'''

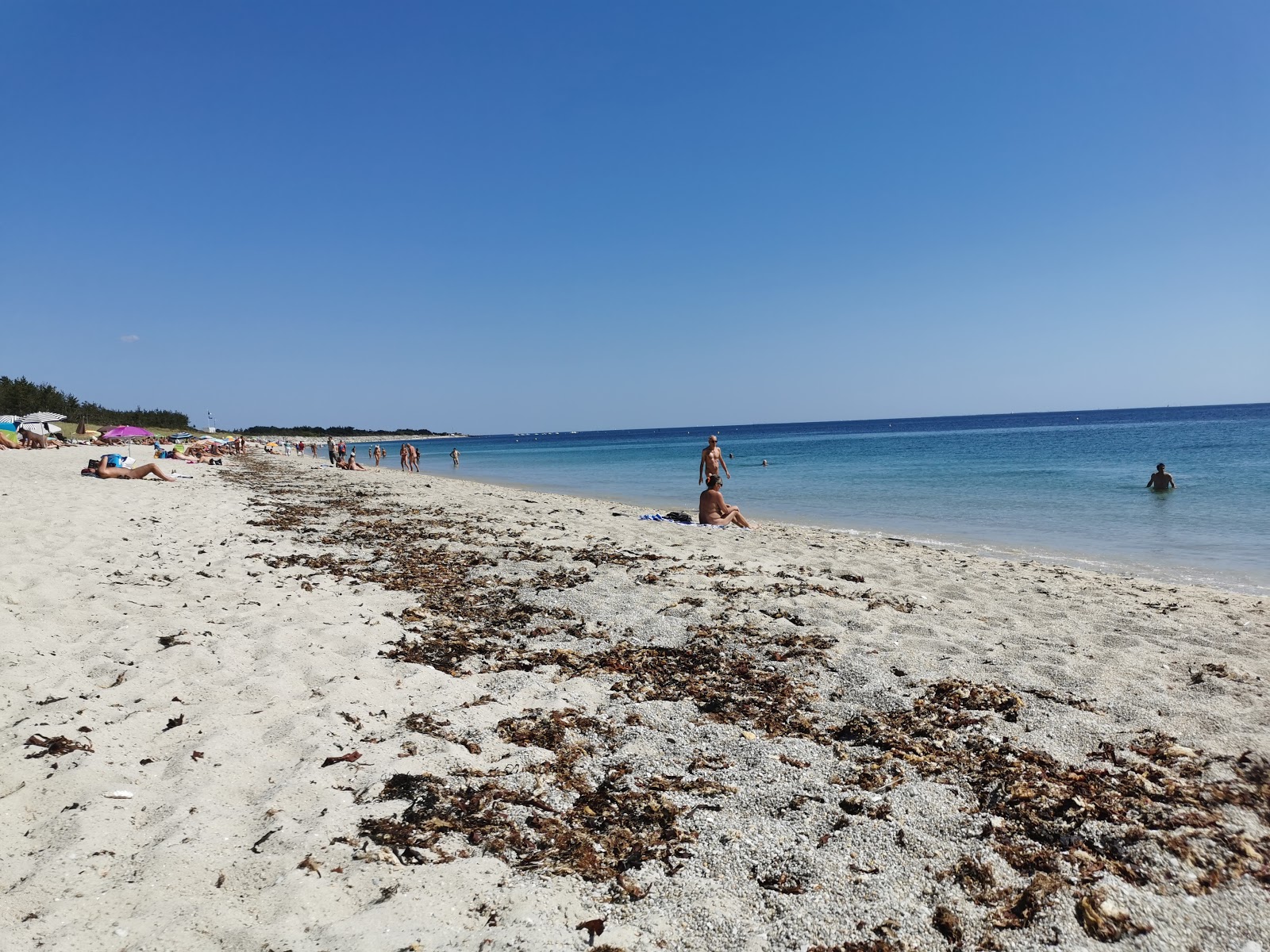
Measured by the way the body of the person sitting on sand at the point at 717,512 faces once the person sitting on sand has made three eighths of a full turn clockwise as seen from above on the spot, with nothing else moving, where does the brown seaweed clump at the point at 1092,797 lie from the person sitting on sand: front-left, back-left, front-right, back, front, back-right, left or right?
front-left

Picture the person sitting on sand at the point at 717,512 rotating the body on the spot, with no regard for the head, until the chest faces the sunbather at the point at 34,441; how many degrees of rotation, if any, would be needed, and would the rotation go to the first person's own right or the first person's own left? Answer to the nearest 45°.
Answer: approximately 135° to the first person's own left

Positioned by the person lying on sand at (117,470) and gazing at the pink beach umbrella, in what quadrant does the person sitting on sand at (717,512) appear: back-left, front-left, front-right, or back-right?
back-right

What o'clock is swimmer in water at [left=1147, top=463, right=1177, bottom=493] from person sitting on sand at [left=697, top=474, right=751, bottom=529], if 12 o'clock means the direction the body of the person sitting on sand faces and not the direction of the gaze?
The swimmer in water is roughly at 11 o'clock from the person sitting on sand.

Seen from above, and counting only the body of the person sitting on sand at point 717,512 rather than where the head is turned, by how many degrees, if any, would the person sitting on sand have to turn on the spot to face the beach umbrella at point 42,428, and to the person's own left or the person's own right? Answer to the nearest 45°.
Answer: approximately 135° to the person's own left

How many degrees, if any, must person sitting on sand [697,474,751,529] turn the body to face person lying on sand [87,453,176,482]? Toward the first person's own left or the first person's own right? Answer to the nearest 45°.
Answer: approximately 180°

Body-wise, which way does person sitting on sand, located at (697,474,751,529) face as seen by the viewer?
to the viewer's right

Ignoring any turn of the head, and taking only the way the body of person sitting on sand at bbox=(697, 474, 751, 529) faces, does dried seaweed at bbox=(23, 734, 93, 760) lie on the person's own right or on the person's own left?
on the person's own right

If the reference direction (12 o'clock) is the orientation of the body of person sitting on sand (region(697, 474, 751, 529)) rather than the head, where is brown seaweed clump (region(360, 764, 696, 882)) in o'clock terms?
The brown seaweed clump is roughly at 3 o'clock from the person sitting on sand.

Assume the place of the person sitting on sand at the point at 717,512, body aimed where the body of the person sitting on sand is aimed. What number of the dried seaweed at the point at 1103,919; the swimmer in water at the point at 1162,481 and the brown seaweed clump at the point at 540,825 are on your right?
2

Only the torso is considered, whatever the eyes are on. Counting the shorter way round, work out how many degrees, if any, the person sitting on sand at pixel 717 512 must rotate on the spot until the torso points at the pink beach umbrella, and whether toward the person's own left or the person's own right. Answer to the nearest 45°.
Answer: approximately 135° to the person's own left

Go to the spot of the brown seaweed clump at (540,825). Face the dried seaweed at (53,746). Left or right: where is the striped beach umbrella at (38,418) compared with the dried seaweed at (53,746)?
right
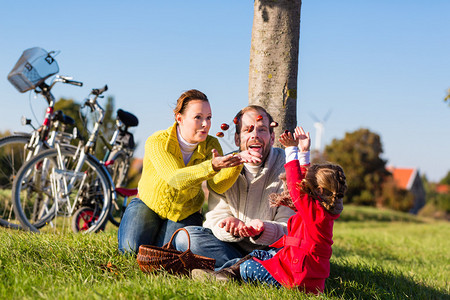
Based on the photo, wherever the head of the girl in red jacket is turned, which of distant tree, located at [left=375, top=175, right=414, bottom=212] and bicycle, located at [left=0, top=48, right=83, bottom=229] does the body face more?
the bicycle

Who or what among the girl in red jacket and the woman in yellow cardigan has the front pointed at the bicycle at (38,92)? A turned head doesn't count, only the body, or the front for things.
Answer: the girl in red jacket

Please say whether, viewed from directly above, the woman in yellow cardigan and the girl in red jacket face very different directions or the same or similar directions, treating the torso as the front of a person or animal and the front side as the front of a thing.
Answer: very different directions

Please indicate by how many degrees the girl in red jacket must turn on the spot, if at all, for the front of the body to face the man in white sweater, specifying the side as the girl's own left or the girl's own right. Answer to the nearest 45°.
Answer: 0° — they already face them

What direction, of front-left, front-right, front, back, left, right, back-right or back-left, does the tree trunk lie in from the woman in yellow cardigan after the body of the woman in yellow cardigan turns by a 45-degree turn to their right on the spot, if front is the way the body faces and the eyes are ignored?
back-left

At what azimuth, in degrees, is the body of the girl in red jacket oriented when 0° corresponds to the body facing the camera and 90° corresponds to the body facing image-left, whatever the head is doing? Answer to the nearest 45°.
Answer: approximately 135°

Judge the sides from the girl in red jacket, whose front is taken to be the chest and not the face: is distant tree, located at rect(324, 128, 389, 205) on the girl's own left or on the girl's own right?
on the girl's own right

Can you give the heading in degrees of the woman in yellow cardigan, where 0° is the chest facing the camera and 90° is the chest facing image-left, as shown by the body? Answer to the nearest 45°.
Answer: approximately 315°

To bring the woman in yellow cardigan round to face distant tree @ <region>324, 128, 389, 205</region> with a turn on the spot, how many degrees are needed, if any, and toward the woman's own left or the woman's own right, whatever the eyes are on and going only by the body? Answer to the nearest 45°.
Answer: approximately 135° to the woman's own left

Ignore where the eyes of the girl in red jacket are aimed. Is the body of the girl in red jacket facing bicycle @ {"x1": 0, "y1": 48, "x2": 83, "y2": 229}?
yes

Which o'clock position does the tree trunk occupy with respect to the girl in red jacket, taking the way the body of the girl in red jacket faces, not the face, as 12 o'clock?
The tree trunk is roughly at 1 o'clock from the girl in red jacket.

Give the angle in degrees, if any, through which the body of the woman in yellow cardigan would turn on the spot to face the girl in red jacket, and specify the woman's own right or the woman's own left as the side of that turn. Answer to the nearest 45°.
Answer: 0° — they already face them
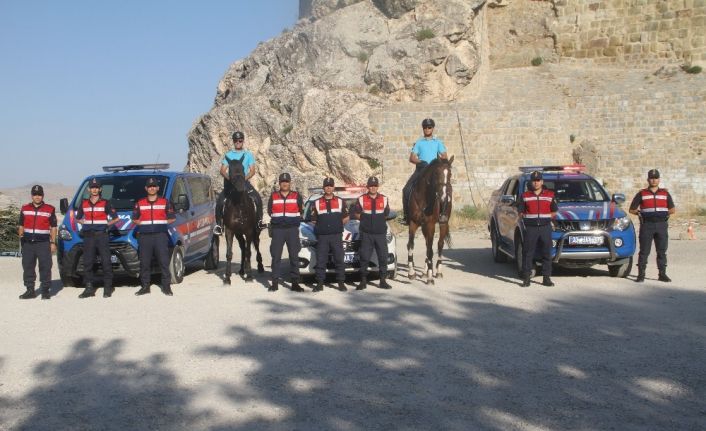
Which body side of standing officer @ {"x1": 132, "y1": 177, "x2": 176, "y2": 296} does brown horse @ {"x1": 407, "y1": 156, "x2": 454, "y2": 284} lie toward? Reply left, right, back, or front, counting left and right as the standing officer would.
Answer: left

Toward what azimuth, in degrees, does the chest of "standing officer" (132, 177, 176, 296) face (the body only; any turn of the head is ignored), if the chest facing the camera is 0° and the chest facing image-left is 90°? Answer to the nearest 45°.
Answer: approximately 0°

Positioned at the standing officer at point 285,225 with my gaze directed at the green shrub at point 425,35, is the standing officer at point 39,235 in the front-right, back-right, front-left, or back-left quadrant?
back-left

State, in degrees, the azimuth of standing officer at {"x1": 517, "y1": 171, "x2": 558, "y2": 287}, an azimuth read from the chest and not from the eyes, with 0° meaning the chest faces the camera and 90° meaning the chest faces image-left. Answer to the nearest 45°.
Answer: approximately 0°

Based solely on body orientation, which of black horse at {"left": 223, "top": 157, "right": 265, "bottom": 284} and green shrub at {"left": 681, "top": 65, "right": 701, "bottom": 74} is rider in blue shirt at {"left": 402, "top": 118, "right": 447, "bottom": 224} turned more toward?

'''

§ **What is required**: Switch every "standing officer" in the records to "standing policeman" and write all the records out again with nothing else changed. Leave the pictures out.

§ **Answer box**:
Measured by the way the body of the person sitting on sand at the point at 717,512 faces once the person sitting on sand has made three eighths of a full turn clockwise as seen from above on the spot, with nothing else moving, where does the brown seaweed clump at the point at 1092,797 lie from the person sitting on sand: front-left, back-left, front-right, back, front, back-right, left or right?
front-left

Picture the person sitting on sand at the point at 717,512 rotating the body on the spot, with no regard for the head, until the chest faces the sunbather at the point at 34,441; how many degrees of rotation, if any, would be needed, and would the rotation go to the first person's own right or the first person's own left? Answer to the nearest 45°.
Answer: approximately 135° to the first person's own left

Positioned by the person lying on sand at (117,470) and gazing at the pink beach umbrella, in what quadrant does the person sitting on sand at (717,512) appear: back-left, front-left, front-right, or back-right?
back-right

What o'clock is swimmer in water at [left=1147, top=463, right=1177, bottom=493] from person sitting on sand at [left=697, top=474, right=751, bottom=529], if 12 o'clock means the direction the body of the person sitting on sand faces and not the direction of the gaze?
The swimmer in water is roughly at 11 o'clock from the person sitting on sand.

Seen from above, and counting only the body of the person sitting on sand at point 717,512 rather than where the head is turned, by how many degrees, if any, would the person sitting on sand have to turn on the spot to face the beach umbrella at point 42,428, and to the person's own left or the person's own right? Answer to the nearest 45°.
Answer: approximately 135° to the person's own left

How many degrees, if any, must person sitting on sand [697,474,751,529] turn the body to face person lying on sand [87,453,176,482]? Toward the first person's own left or the first person's own right? Answer to the nearest 45°.
Answer: approximately 180°

Body-wise, which way does person sitting on sand, located at (697,474,751,529) face as seen by the viewer?
to the viewer's right

Ignoring any turn of the head, and taking only the way the body of person sitting on sand at bbox=(697, 474, 751, 529) faces, does dried seaweed at bbox=(23, 734, 93, 760) lie on the person's own right or on the person's own left?
on the person's own right

If the reference direction (12 o'clock) is the orientation of the body of person sitting on sand (region(697, 474, 751, 529)) rather than the head, where is brown seaweed clump (region(360, 764, 696, 882)) in o'clock terms?
The brown seaweed clump is roughly at 3 o'clock from the person sitting on sand.

Assume the place of the person sitting on sand at the point at 717,512, body aimed where the body of the person sitting on sand is aimed. What number of the dried seaweed at the point at 1103,919; the swimmer in water at the point at 1162,481 and the brown seaweed clump at the point at 540,825 are on your right?
2

Only the torso is considered, whatever the eyes are on. Counting the shorter way round, work out how many degrees, if any, the person sitting on sand at pixel 717 512 must rotate on the spot until the torso points at the pink beach umbrella, and whether toward the person's own left or the person's own right. Answer to the nearest 45°.
Answer: approximately 135° to the person's own left

Go to the spot of the brown seaweed clump at (540,825). Face the dried seaweed at (53,746). Left or right: where is the striped beach umbrella at (38,418) compared with the dried seaweed at (53,746)?
right
Based on the photo, wherever the head of the girl in red jacket is turned, which of distant tree, located at [left=375, top=175, right=414, bottom=212] and bicycle, located at [left=0, top=48, right=83, bottom=229] does the body face more?
the bicycle

Who or what among the girl in red jacket and the woman in yellow cardigan has the front pointed at the bicycle at (38,92)? A turned head doesn't count, only the body, or the front for things.
Answer: the girl in red jacket

Please say whether, viewed from directly above, the woman in yellow cardigan and the girl in red jacket face very different directions or the same or similar directions, treating the torso as the front of a person or animal and the front side as the front of a thing.
Answer: very different directions

Please indicate by how many degrees the girl in red jacket must turn on the spot, if at all, for the front of the body to face the man in white sweater, specifying the side as the girl's own left or the girl's own right. Answer to the nearest 45°.
Answer: 0° — they already face them

What direction, of front-left, front-right, front, back, left, right, back-right or back-left, does the tree trunk lie in from the woman in yellow cardigan after the body of the woman in yellow cardigan turns by a 45-degree turn to their right on the spot, if front is the way the body faces and the eyes are ignored?
back-left

At what azimuth, in degrees, is the body of the girl in red jacket oriented when 0° corresponds to the body facing the camera and 90° corresponds to the body facing image-left, whatever the head is doing? Answer to the nearest 45°.
Answer: approximately 135°

Judge the sides from the girl in red jacket, whose front is taken to be the chest and not the face: is distant tree, located at rect(324, 128, 389, 205) on the girl's own left or on the girl's own right?
on the girl's own right

Can you give the heading in degrees of the woman in yellow cardigan, where 0° is the chest facing the camera and 90° is the chest facing image-left, as shown by the body? Answer to the nearest 45°.
Answer: approximately 315°

To bring the woman in yellow cardigan round to face distant tree @ <region>324, 128, 389, 205</region> with a turn on the spot, how many degrees are needed, if any, and toward the woman's own left or the woman's own right, whatever the eyes are on and going only by the body? Answer to the nearest 45°.
Answer: approximately 135° to the woman's own left

Ignore where the eyes of the girl in red jacket are aimed. Is the body of the girl in red jacket facing bicycle @ {"x1": 0, "y1": 48, "x2": 83, "y2": 229}?
yes

Which o'clock position does the tree trunk occupy with respect to the girl in red jacket, taking the way the body of the girl in red jacket faces, not the face, as 12 o'clock?
The tree trunk is roughly at 1 o'clock from the girl in red jacket.

Give the angle in degrees, if any, through which the body of the woman in yellow cardigan would turn on the spot to face the girl in red jacket, and specify the woman's own right or the woman's own left as the side of that turn. Answer to the nearest 45°.
Answer: 0° — they already face them
Which body side of standing policeman @ {"x1": 132, "y1": 177, "x2": 176, "y2": 296} does brown horse @ {"x1": 407, "y1": 156, "x2": 454, "y2": 284} lie toward? Reply left, right, back, or front, counting left and right as the standing policeman would.
Answer: left

Toward what azimuth, in degrees, does the chest of "standing policeman" (132, 177, 176, 296) face (the body only; any turn of the head is ignored), if the chest facing the camera is 0° and the chest facing image-left is 90°? Answer to the nearest 45°.
Answer: approximately 0°

Positioned at the standing policeman at point 285,225 with my gaze directed at the green shrub at point 425,35, is the standing policeman at point 39,235 in the front-right, back-right, front-left, or back-left quadrant?
back-left

State, in degrees, the azimuth of standing policeman at {"x1": 517, "y1": 171, "x2": 558, "y2": 287}, an azimuth read from the chest and not from the eyes, with 0° meaning the chest faces the camera and 90° meaning the chest faces image-left. Answer to the nearest 45°.
Answer: approximately 0°

Based solely on body orientation, which of black horse at {"left": 223, "top": 157, "right": 265, "bottom": 284} and green shrub at {"left": 681, "top": 65, "right": 701, "bottom": 74} is rider in blue shirt at {"left": 402, "top": 118, "right": 447, "bottom": 224} turned more toward?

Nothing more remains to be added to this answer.